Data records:
____
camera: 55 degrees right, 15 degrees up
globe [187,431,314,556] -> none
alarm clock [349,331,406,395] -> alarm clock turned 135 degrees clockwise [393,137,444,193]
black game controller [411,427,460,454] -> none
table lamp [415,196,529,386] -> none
____
Your reply should consist of the records, copied exactly.

camera: 55 degrees right, 15 degrees up
globe [187,431,314,556] -> none
alarm clock [349,331,406,395] -> alarm clock turned 135 degrees clockwise [393,137,444,193]
black game controller [411,427,460,454] -> none
table lamp [415,196,529,386] -> none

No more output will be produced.